- [WORK TO BE COMPLETED]: For the entries below, the result should be an exact transcription of the lines from the one with "X62230000Y-106680000D03*" up to and including the one with "X85645000Y-73660000D03*", and only those.

- [RECORD EXCERPTS]:
****
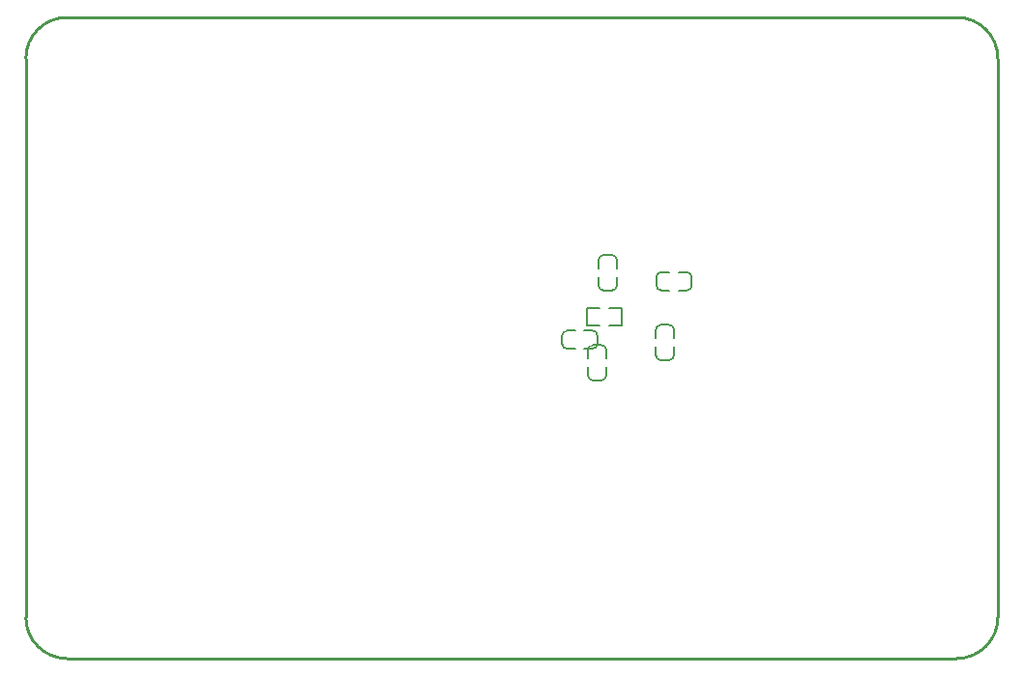
<source format=gbo>
G04*
G04 #@! TF.GenerationSoftware,Altium Limited,Altium Designer,22.0.2 (36)*
G04*
G04 Layer_Color=32896*
%FSLAX25Y25*%
%MOIN*%
G70*
G04*
G04 #@! TF.SameCoordinates,A6D4CE7A-EFCD-4D6A-9A72-3AB9F5591AE9*
G04*
G04*
G04 #@! TF.FilePolarity,Positive*
G04*
G01*
G75*
%ADD10C,0.00787*%
%ADD16C,0.01000*%
D10*
X217063Y167542D02*
G03*
X215488Y165967I0J-1575D01*
G01*
X215488Y162897D02*
G03*
X217063Y161322I1575J0D01*
G01*
X226000Y161322D02*
G03*
X227575Y162897I-0J1575D01*
G01*
Y165967D02*
G03*
X226000Y167542I-1575J0D01*
G01*
X228063Y183063D02*
G03*
X229638Y181488I1575J0D01*
G01*
X232709Y181488D02*
G03*
X234283Y183063I0J1575D01*
G01*
X234283Y192000D02*
G03*
X232709Y193575I-1575J-0D01*
G01*
X229638D02*
G03*
X228063Y192000I-0J-1575D01*
G01*
X254012Y167937D02*
G03*
X252437Y169512I-1575J-0D01*
G01*
X249366Y169512D02*
G03*
X247791Y167937I0J-1575D01*
G01*
X247791Y159000D02*
G03*
X249366Y157425I1575J0D01*
G01*
X252437D02*
G03*
X254012Y159000I0J1575D01*
G01*
X249563Y187709D02*
G03*
X247988Y186134I0J-1575D01*
G01*
X247988Y183063D02*
G03*
X249563Y181488I1575J0D01*
G01*
X258500Y181488D02*
G03*
X260075Y183063I-0J1575D01*
G01*
Y186134D02*
G03*
X258500Y187709I-1575J0D01*
G01*
X230610Y160937D02*
G03*
X229035Y162512I-1575J-0D01*
G01*
X225965Y162512D02*
G03*
X224390Y160937I0J-1575D01*
G01*
X224390Y152000D02*
G03*
X225965Y150425I1575J0D01*
G01*
X229035D02*
G03*
X230610Y152000I0J1575D01*
G01*
X231575Y175416D02*
X236043D01*
X223957Y169196D02*
Y175416D01*
X236043Y169196D02*
Y175416D01*
X223957D02*
X228425D01*
X231575Y169196D02*
X236043D01*
X223957D02*
X228425D01*
X223106Y167542D02*
X226000D01*
X215488Y162897D02*
Y165967D01*
X227575Y162897D02*
Y165967D01*
X217063Y167542D02*
X219957D01*
X217063Y161322D02*
X219957D01*
X223106Y161322D02*
X226000D01*
X228063Y189106D02*
Y192000D01*
X229638Y181488D02*
X232709D01*
X229638Y193575D02*
X232709D01*
X228063Y183063D02*
Y185957D01*
X234283Y183063D02*
Y185957D01*
X234283Y189106D02*
Y192000D01*
X254012Y159000D02*
Y161894D01*
X249366Y169512D02*
X252437D01*
X249366Y157425D02*
X252437D01*
X254012Y165043D02*
Y167937D01*
X247791Y165043D02*
Y167937D01*
X247791Y159000D02*
Y161894D01*
X255606Y187709D02*
X258500D01*
X247988Y183063D02*
Y186134D01*
X260075Y183063D02*
Y186134D01*
X249563Y187709D02*
X252457D01*
X249563Y181488D02*
X252457D01*
X255606Y181488D02*
X258500D01*
X230610Y152000D02*
Y154894D01*
X225965Y162512D02*
X229035D01*
X225965Y150425D02*
X229035D01*
X230610Y158043D02*
Y160937D01*
X224390Y158043D02*
Y160937D01*
X224390Y152000D02*
Y154894D01*
D16*
X351500Y54398D02*
G03*
X365673Y68571I0J14173D01*
G01*
Y261500D02*
G03*
X351500Y275673I-14173J0D01*
G01*
X30579Y68571D02*
G03*
X44752Y54398I14173J0D01*
G01*
Y275658D02*
G03*
X30579Y261484I0J-14173D01*
G01*
X44752Y275658D02*
X351500D01*
X365673Y68571D02*
Y261500D01*
X44752Y54398D02*
X351500D01*
X30579Y68571D02*
Y261484D01*
M02*

</source>
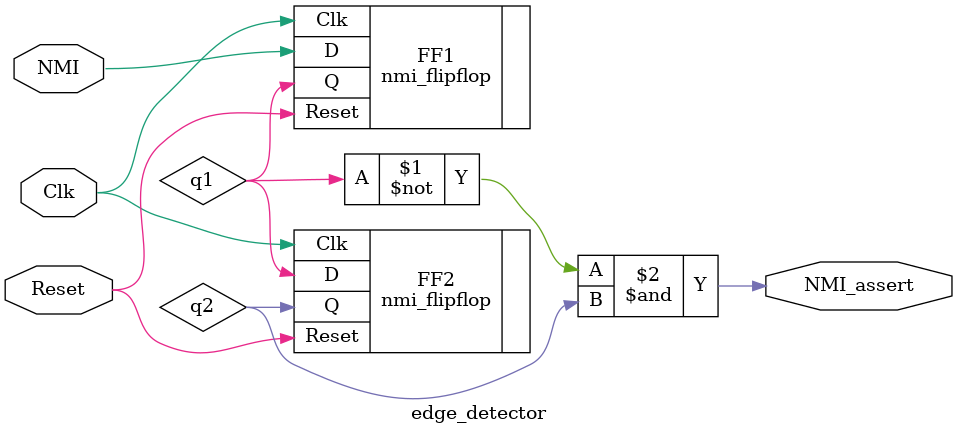
<source format=sv>
module edge_detector(
		input 	NMI,
		input 	Clk,
		input 	Reset,
		output	NMI_assert);
 
logic q1, q2;

nmi_flipflop FF1 (.Clk(Clk),.Reset(Reset),.D(NMI),.Q(q1));
nmi_flipflop FF2 (.Clk(Clk),.Reset(Reset),.D(q1),.Q(q2));

assign NMI_assert = ~q1 & q2;

endmodule 
</source>
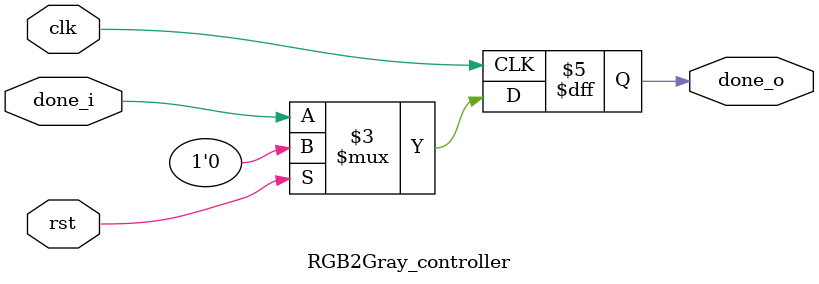
<source format=v>
module RGB2Gray_controller (input clk,
                            input rst,
                            input done_i,
                            output done_o);
    
    always @(posedge clk) begin
        if (rst) begin
            done_o <= 0;
            end else begin
            done_o <= done_i;
        end
    end
    
endmodule

</source>
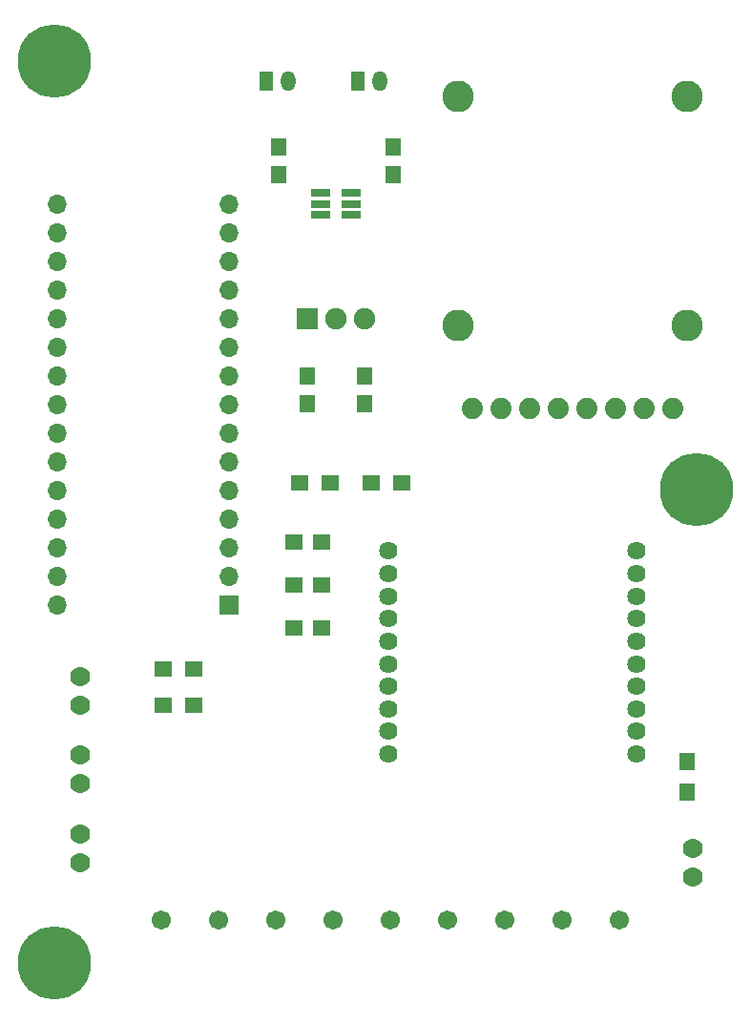
<source format=gts>
G04 #@! TF.FileFunction,Soldermask,Top*
%FSLAX46Y46*%
G04 Gerber Fmt 4.6, Leading zero omitted, Abs format (unit mm)*
G04 Created by KiCad (PCBNEW 4.0.7) date 04/09/18 21:36:20*
%MOMM*%
%LPD*%
G01*
G04 APERTURE LIST*
%ADD10C,0.100000*%
%ADD11C,1.701600*%
%ADD12R,1.701600X1.701600*%
%ADD13O,1.701600X1.701600*%
%ADD14R,1.351600X1.601600*%
%ADD15R,1.601600X1.351600*%
%ADD16C,1.771600*%
%ADD17R,1.601600X1.401600*%
%ADD18R,1.401600X1.601600*%
%ADD19C,1.881600*%
%ADD20C,2.801600*%
%ADD21C,1.901600*%
%ADD22R,1.901600X1.901600*%
%ADD23R,1.301600X1.801600*%
%ADD24O,1.301600X1.801600*%
%ADD25R,1.661600X0.751600*%
%ADD26C,1.625600*%
%ADD27C,6.501600*%
G04 APERTURE END LIST*
D10*
D11*
X112090000Y-137160000D03*
X107010000Y-137160000D03*
X101930000Y-137160000D03*
X96850000Y-137160000D03*
X91770000Y-137160000D03*
X86690000Y-137160000D03*
X81610000Y-137160000D03*
X76530000Y-137160000D03*
X71450000Y-137160000D03*
D12*
X77470000Y-109220000D03*
D13*
X62230000Y-76200000D03*
X77470000Y-106680000D03*
X62230000Y-78740000D03*
X77470000Y-104140000D03*
X62230000Y-81280000D03*
X77470000Y-101600000D03*
X62230000Y-83820000D03*
X77470000Y-99060000D03*
X62230000Y-86360000D03*
X77470000Y-96520000D03*
X62230000Y-88900000D03*
X77470000Y-93980000D03*
X62230000Y-91440000D03*
X77470000Y-91440000D03*
X62230000Y-93980000D03*
X77470000Y-88900000D03*
X62230000Y-96520000D03*
X77470000Y-86360000D03*
X62230000Y-99060000D03*
X77470000Y-83820000D03*
X62230000Y-101600000D03*
X77470000Y-81280000D03*
X62230000Y-104140000D03*
X77470000Y-78740000D03*
X62230000Y-106680000D03*
X77470000Y-76200000D03*
X62230000Y-109220000D03*
X77470000Y-73660000D03*
X62230000Y-73660000D03*
D14*
X84455000Y-88920000D03*
X84455000Y-91420000D03*
X89535000Y-88920000D03*
X89535000Y-91420000D03*
D15*
X85705000Y-111252000D03*
X83205000Y-111252000D03*
X85705000Y-107442000D03*
X83205000Y-107442000D03*
X85705000Y-103632000D03*
X83205000Y-103632000D03*
D14*
X81915000Y-71100000D03*
X81915000Y-68600000D03*
X92075000Y-71100000D03*
X92075000Y-68600000D03*
D16*
X64262000Y-132080000D03*
X64262000Y-129540000D03*
X118618000Y-130810000D03*
X118618000Y-133350000D03*
X64262000Y-125095000D03*
X64262000Y-122555000D03*
X64262000Y-118110000D03*
X64262000Y-115570000D03*
D17*
X90090000Y-98425000D03*
X92790000Y-98425000D03*
X83740000Y-98425000D03*
X86440000Y-98425000D03*
X71675000Y-114935000D03*
X74375000Y-114935000D03*
X71675000Y-118110000D03*
X74375000Y-118110000D03*
D18*
X118110000Y-125810000D03*
X118110000Y-123110000D03*
D19*
X99060000Y-91821000D03*
X101600000Y-91821000D03*
X106680000Y-91821000D03*
X104140000Y-91821000D03*
X109220000Y-91821000D03*
X111760000Y-91821000D03*
X114300000Y-91821000D03*
X116840000Y-91821000D03*
D20*
X118110000Y-64135000D03*
X97790000Y-64135000D03*
X97790000Y-84455000D03*
X118110000Y-84455000D03*
D21*
X89535000Y-83820000D03*
D22*
X84455000Y-83820000D03*
D21*
X86995000Y-83820000D03*
D23*
X80772000Y-62738000D03*
D24*
X82772000Y-62738000D03*
D23*
X88900000Y-62738000D03*
D24*
X90900000Y-62738000D03*
D25*
X85645000Y-72710000D03*
X85645000Y-73660000D03*
X85645000Y-74610000D03*
X88345000Y-74610000D03*
X88345000Y-72710000D03*
X88345000Y-73660000D03*
D26*
X91617800Y-104460040D03*
X91617800Y-106461560D03*
X91617800Y-108460540D03*
X91617800Y-110462060D03*
X91617800Y-112461040D03*
X91617800Y-114460020D03*
X91617800Y-116461540D03*
X91617800Y-118460520D03*
X91617800Y-120462040D03*
X91617800Y-122461020D03*
X113614200Y-122461020D03*
X113614200Y-120462040D03*
X113614200Y-118460520D03*
X113614200Y-116461540D03*
X113614200Y-114460020D03*
X113614200Y-112461040D03*
X113614200Y-110462060D03*
X113614200Y-108460540D03*
X113614200Y-106461560D03*
X113614200Y-104460040D03*
D27*
X62000000Y-61000000D03*
X119000000Y-99000000D03*
X62000000Y-141000000D03*
M02*

</source>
****
- [PROBLEM SOLUTION]:
X62230000Y-106680000D03*
X77470000Y-76200000D03*
X62230000Y-109220000D03*
X77470000Y-73660000D03*
X62230000Y-73660000D03*
D14*
X84455000Y-88920000D03*
X84455000Y-91420000D03*
X89535000Y-88920000D03*
X89535000Y-91420000D03*
D15*
X85705000Y-111252000D03*
X83205000Y-111252000D03*
X85705000Y-107442000D03*
X83205000Y-107442000D03*
X85705000Y-103632000D03*
X83205000Y-103632000D03*
D14*
X81915000Y-71100000D03*
X81915000Y-68600000D03*
X92075000Y-71100000D03*
X92075000Y-68600000D03*
D16*
X64262000Y-132080000D03*
X64262000Y-129540000D03*
X118618000Y-130810000D03*
X118618000Y-133350000D03*
X64262000Y-125095000D03*
X64262000Y-122555000D03*
X64262000Y-118110000D03*
X64262000Y-115570000D03*
D17*
X90090000Y-98425000D03*
X92790000Y-98425000D03*
X83740000Y-98425000D03*
X86440000Y-98425000D03*
X71675000Y-114935000D03*
X74375000Y-114935000D03*
X71675000Y-118110000D03*
X74375000Y-118110000D03*
D18*
X118110000Y-125810000D03*
X118110000Y-123110000D03*
D19*
X99060000Y-91821000D03*
X101600000Y-91821000D03*
X106680000Y-91821000D03*
X104140000Y-91821000D03*
X109220000Y-91821000D03*
X111760000Y-91821000D03*
X114300000Y-91821000D03*
X116840000Y-91821000D03*
D20*
X118110000Y-64135000D03*
X97790000Y-64135000D03*
X97790000Y-84455000D03*
X118110000Y-84455000D03*
D21*
X89535000Y-83820000D03*
D22*
X84455000Y-83820000D03*
D21*
X86995000Y-83820000D03*
D23*
X80772000Y-62738000D03*
D24*
X82772000Y-62738000D03*
D23*
X88900000Y-62738000D03*
D24*
X90900000Y-62738000D03*
D25*
X85645000Y-72710000D03*
X85645000Y-73660000D03*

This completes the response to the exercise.